Le taux moyen d’imposition rapporte l’impôt effectivement dû au revenu net imposable. Il est toujours inférieur au TMI, souvent de manière significative. Un foyer dont le TMI atteint 30 % peut avoir un taux moyen réel autour de la moitié de ce chiffre.
Taux de prélèvement à la source
Le taux de prélèvement à la source, celui qui apparaît sur la fiche de paie, est calculé par l’administration à partir de la dernière déclaration de revenus. Il tient compte de l’ensemble des revenus et des réductions ou crédits d’impôt du foyer. Ce taux est actualisé chaque année en septembre, après traitement de la déclaration.
Un écart entre le taux de prélèvement à la source et le taux moyen réel génère une régularisation, positive ou négative, en fin d’année fiscale. Les contribuables qui perçoivent des revenus fonciers ou des revenus de capitaux mobiliers en plus de leur salaire constatent souvent cet écart.
Contribution différentielle sur les hauts revenus : un plancher d’imposition depuis 2025
La loi de finances a instauré une contribution différentielle sur les hauts revenus (CDHR). Ce dispositif vise les contribuables dont le taux effectif d’imposition, tous revenus confondus, reste en dessous d’un seuil plancher malgré des revenus très élevés.
Le mécanisme cible les stratégies d’optimisation qui permettent de maintenir un taux effectif bas grâce à des revenus du capital soumis au PFU ou à des dispositifs de défiscalisation.
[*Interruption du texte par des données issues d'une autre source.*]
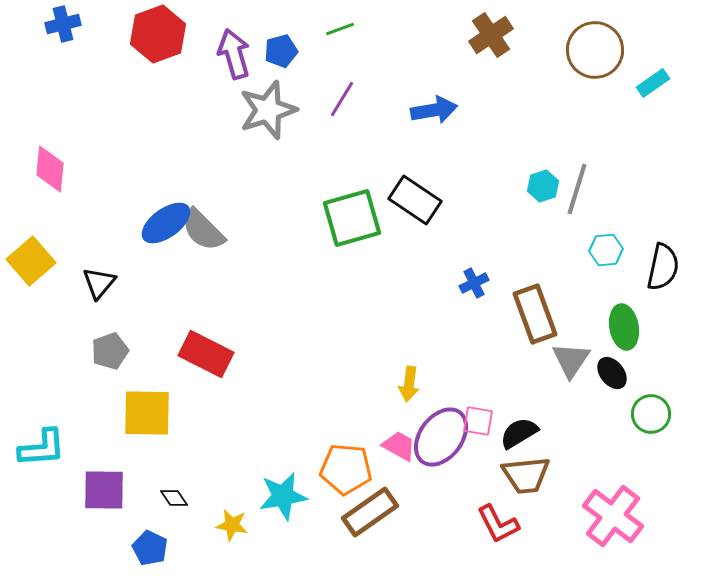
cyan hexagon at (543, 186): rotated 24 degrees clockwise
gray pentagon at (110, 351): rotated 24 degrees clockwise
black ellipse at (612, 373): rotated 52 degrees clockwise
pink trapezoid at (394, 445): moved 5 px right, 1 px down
La CDHR recalcule un impôt minimal et prélève la différence si le taux effectif constaté est inférieur au plancher fixé par la loi.
Ce dispositif ne concerne qu’une minorité de foyers à revenus très élevés, mais il modifie la logique du calcul pour ces contribuables : le barème progressif et le PFU ne suffisent plus à déterminer l’imposition finale.
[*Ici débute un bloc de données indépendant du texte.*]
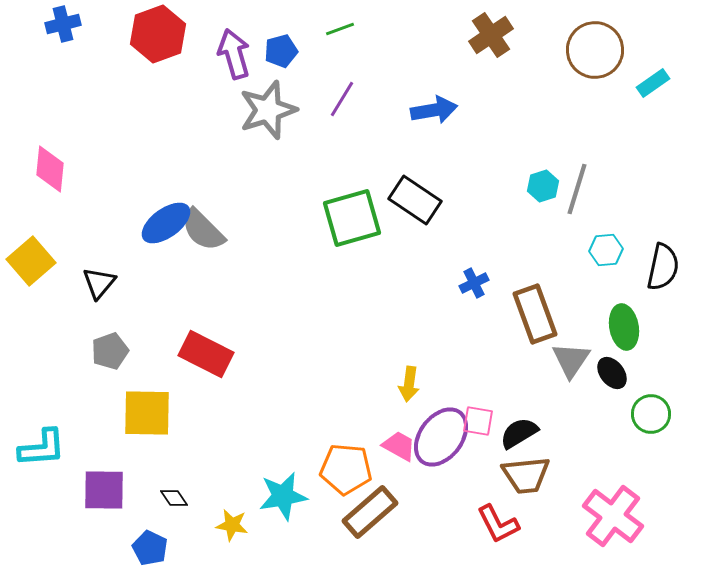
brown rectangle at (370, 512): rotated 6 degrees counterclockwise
Le calcul du taux d’imposition sur le revenu ne se résume pas à appliquer un barème. Quotient familial, plafonnement, décote, prélèvements sociaux revalorisés et contribution différentielle forment un ensemble de corrections successives. Le simulateur officiel reste le moyen le plus fiable de vérifier le résultat, mais comprendre chaque étape permet de repérer les marges de manoeuvre réelles lors de la déclaration.